12:53 PM CDT, October 22, 2012
Singer Kurt Elling sounded as if he had awoken from a long, deep slumber Sunday evening at City Winery Chicago.
The general torpor of his recordings of recent years, the blandness and anemia of past performances were cast aside for something far more alive, urgent and real. Though Elling no longer can be considered the vocal innovator he was early in his career, this time he brought palpable emotional commitment – and passages of technical bravura, as well – to an often inspiring show.
The source of Elling's rediscovered energy was his newest recording, "1619 Broadway: The Brill Building Project," a somewhat portentously titled album that nonetheless apparently has reinvigorated Elling's approach to song. Embracing music associated with the New York City landmark – once a hub of songwriting, publishing and music distribution – Elling has conceived intriguing, sometimes unconventional readings of a vast range of American repertoire.
His interpretations of this music proved far more adventurous and expansive in concert than on CD, though his voice sounded considerably less sonorous at City Winery than in the warmth of the recording studio.
The former Chicagoan opened his set with "Come Fly With Me," his free-flowing lines and ignore-the-pulse approach to rhythm representing practically the antithesis of Frank Sinatra's exuberantly swung versions. Considering the stature of Sinatra's readings, it was imperative to avoid his impossibly long shadow, and Elling deserves ample credit for finding a way around it. The soaring quality of Elling's lines and the nice-'n'-easy nature of his tempo offered welcome insights into what makes this music work.
If Elling's version of "You Send Me" sounded a tad oleaginous – as if designed for the "smooth jazz" radio format – he made up for it with Duke Ellington's "I Like the Sunrise," delivered as a tribute to the fallen Chicago tenor saxophonist Von Freeman. The jazz legend had encouraged Elling and uncounted other young talents through the decades, and the singer paid homage to the man widely known as "Vonski" with beautifully sustained lines and an unmistakable, smoldering intensity.

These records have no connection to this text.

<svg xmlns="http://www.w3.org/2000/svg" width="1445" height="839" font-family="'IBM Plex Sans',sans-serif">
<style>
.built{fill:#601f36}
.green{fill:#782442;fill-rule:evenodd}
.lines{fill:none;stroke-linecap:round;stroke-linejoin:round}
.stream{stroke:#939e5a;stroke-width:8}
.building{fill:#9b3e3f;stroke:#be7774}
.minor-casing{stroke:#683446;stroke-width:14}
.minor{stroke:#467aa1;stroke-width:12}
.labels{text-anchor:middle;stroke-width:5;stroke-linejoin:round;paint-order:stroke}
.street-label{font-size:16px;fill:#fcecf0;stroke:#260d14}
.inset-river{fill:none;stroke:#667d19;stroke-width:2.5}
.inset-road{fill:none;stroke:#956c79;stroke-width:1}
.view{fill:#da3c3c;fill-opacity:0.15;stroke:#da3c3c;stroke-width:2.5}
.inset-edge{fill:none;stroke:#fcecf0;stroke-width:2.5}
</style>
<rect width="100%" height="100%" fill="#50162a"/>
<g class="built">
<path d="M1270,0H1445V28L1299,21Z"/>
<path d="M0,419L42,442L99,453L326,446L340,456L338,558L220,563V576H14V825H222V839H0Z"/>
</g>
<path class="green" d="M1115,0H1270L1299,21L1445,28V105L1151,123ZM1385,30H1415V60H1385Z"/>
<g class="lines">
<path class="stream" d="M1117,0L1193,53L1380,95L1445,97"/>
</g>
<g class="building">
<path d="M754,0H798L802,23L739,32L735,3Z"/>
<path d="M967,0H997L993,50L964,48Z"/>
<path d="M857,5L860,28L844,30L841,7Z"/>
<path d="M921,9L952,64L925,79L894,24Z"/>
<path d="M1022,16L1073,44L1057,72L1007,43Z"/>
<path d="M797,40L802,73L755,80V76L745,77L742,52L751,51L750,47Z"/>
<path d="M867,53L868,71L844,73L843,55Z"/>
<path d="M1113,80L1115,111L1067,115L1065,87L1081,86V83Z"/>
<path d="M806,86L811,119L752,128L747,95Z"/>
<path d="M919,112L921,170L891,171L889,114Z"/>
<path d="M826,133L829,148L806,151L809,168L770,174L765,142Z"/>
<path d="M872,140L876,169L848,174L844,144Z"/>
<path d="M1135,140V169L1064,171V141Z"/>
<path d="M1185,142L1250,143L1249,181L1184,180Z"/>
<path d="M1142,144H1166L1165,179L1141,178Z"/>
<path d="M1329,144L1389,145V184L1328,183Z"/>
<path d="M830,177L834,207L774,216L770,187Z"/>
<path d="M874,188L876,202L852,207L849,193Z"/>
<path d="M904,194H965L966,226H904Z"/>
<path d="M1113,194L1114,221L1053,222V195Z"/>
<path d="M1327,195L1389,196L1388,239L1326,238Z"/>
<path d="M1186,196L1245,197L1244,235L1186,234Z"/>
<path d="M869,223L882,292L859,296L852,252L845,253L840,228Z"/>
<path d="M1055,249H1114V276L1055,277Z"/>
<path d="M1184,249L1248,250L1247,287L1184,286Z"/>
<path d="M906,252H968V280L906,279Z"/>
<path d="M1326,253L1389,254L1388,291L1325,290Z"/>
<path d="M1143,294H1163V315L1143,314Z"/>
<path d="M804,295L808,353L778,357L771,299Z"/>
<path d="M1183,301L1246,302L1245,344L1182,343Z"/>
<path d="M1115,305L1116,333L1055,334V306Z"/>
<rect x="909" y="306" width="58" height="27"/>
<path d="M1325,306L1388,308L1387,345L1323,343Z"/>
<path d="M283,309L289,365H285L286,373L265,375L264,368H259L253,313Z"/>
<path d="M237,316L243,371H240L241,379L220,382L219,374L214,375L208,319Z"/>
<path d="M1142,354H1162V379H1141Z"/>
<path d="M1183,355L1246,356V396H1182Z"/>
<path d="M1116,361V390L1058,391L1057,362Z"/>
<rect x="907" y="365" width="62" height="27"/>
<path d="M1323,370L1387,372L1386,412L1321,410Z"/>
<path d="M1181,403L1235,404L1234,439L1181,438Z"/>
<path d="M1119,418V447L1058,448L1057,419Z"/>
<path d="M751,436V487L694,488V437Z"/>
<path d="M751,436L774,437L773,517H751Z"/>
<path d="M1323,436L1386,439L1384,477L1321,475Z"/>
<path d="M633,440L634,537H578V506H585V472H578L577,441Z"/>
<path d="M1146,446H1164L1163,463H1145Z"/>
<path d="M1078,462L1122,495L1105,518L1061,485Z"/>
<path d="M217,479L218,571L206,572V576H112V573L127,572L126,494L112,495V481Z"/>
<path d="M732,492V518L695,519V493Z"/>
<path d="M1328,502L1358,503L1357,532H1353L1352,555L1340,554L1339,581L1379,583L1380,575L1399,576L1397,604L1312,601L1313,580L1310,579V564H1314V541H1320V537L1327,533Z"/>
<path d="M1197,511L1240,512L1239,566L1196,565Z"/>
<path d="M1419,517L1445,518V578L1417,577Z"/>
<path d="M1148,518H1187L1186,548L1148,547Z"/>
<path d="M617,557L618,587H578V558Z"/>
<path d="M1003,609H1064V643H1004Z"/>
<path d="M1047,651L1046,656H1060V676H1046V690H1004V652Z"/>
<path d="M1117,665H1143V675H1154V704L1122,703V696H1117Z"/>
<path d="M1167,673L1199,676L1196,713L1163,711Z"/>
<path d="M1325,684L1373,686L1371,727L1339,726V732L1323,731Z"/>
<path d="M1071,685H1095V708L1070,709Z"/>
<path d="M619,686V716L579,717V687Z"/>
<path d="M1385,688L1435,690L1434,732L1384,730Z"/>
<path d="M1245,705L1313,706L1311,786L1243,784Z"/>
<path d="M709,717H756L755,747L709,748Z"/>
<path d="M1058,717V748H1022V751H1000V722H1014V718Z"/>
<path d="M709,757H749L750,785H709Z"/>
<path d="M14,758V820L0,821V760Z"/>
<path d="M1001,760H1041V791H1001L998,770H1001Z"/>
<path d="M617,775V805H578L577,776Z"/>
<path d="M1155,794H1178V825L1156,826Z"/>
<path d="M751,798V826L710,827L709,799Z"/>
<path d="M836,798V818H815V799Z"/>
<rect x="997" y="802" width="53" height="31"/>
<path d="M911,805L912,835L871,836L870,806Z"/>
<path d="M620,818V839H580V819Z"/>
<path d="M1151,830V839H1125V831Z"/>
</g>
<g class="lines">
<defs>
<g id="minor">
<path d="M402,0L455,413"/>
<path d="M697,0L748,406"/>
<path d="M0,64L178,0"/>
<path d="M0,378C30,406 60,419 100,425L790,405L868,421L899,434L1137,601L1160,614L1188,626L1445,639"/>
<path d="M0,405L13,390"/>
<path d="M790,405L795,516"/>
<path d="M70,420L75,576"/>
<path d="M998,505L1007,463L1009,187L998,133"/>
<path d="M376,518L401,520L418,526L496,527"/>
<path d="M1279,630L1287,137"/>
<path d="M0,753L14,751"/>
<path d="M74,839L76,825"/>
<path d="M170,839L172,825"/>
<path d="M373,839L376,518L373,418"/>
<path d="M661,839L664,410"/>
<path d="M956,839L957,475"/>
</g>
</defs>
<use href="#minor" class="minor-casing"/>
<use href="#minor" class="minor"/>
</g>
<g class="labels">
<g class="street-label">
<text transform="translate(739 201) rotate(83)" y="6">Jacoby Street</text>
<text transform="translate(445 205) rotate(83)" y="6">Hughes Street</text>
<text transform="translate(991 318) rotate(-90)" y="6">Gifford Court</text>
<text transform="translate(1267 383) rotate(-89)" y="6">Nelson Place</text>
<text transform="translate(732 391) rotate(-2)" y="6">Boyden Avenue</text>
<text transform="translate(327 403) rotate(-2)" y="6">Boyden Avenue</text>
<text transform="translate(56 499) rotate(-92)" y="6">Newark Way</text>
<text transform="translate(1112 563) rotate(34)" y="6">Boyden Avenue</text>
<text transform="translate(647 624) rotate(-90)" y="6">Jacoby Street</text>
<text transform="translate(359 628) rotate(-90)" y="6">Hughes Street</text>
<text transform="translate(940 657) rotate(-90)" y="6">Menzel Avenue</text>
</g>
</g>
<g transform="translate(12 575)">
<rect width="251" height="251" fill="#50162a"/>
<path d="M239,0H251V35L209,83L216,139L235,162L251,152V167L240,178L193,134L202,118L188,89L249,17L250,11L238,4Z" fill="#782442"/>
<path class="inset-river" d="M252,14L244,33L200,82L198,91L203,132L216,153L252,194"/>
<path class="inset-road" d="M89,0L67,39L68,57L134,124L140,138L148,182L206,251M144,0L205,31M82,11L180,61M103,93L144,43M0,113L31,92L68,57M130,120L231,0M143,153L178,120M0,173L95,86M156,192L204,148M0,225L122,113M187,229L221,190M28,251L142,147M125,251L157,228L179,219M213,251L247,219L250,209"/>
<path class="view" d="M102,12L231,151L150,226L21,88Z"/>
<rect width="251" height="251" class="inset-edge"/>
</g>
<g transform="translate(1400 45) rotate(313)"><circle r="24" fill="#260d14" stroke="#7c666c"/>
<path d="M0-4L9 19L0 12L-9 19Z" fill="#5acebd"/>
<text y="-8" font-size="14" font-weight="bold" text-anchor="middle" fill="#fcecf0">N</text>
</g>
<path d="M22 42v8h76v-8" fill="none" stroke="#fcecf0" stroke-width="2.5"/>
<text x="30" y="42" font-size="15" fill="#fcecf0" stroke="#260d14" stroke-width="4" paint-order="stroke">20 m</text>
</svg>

It's difficult to think of another jazz singer who has hidden his or her technical prowess as assiduously as Elling has in recent years, as if to make his art more broadly marketable. So to hear Elling finally take vocal flight again in "I'm Satisfied" and "Golden Lady" was to remember what all the fuss was about when he first emerged, in the early 1990s. It has been a long time since listeners have heard Elling cut loose to this degree in concert, and it was quite rewarding to hear.
Less appealing was Elling's recitation of an excerpt of Langston Hughes' essay "Jazz as Communication," which discusses the economic impulses of early jazz musicians. Reading grandiloquently about how his predecessors "were communicating for money," Elling sounded defensive, particularly in light of the commercial considerations that have gone into much of his work of the past several years.
Yet Elling quickly elevated the tone of the evening with a theatrical, impeccably sung version of "Lonely Avenue" and with the dark, brooding tone he brought to "I Only Have Eyes for You."
Through most of the evening, Elling sounded silken in his top register, more resonant than ever in his deepening low notes but thin and a bit worn in his middle voice. Pianist Laurence Hobgood, leading a quartet, and guitarist John McLean enriched the music-making.
If Elling's tambourine-pounding in "Golden Lady" was a bit 1960s – and musically gratuitous – there was no question that the singer was putting more of himself into his work than he has in years.
It's about time.
Kurt Elling performs at 8 p.m. Monday at City Winery Chicago, 1200 W. Randolph St.; $35-$45; 312-733-9462 or citywinery.com.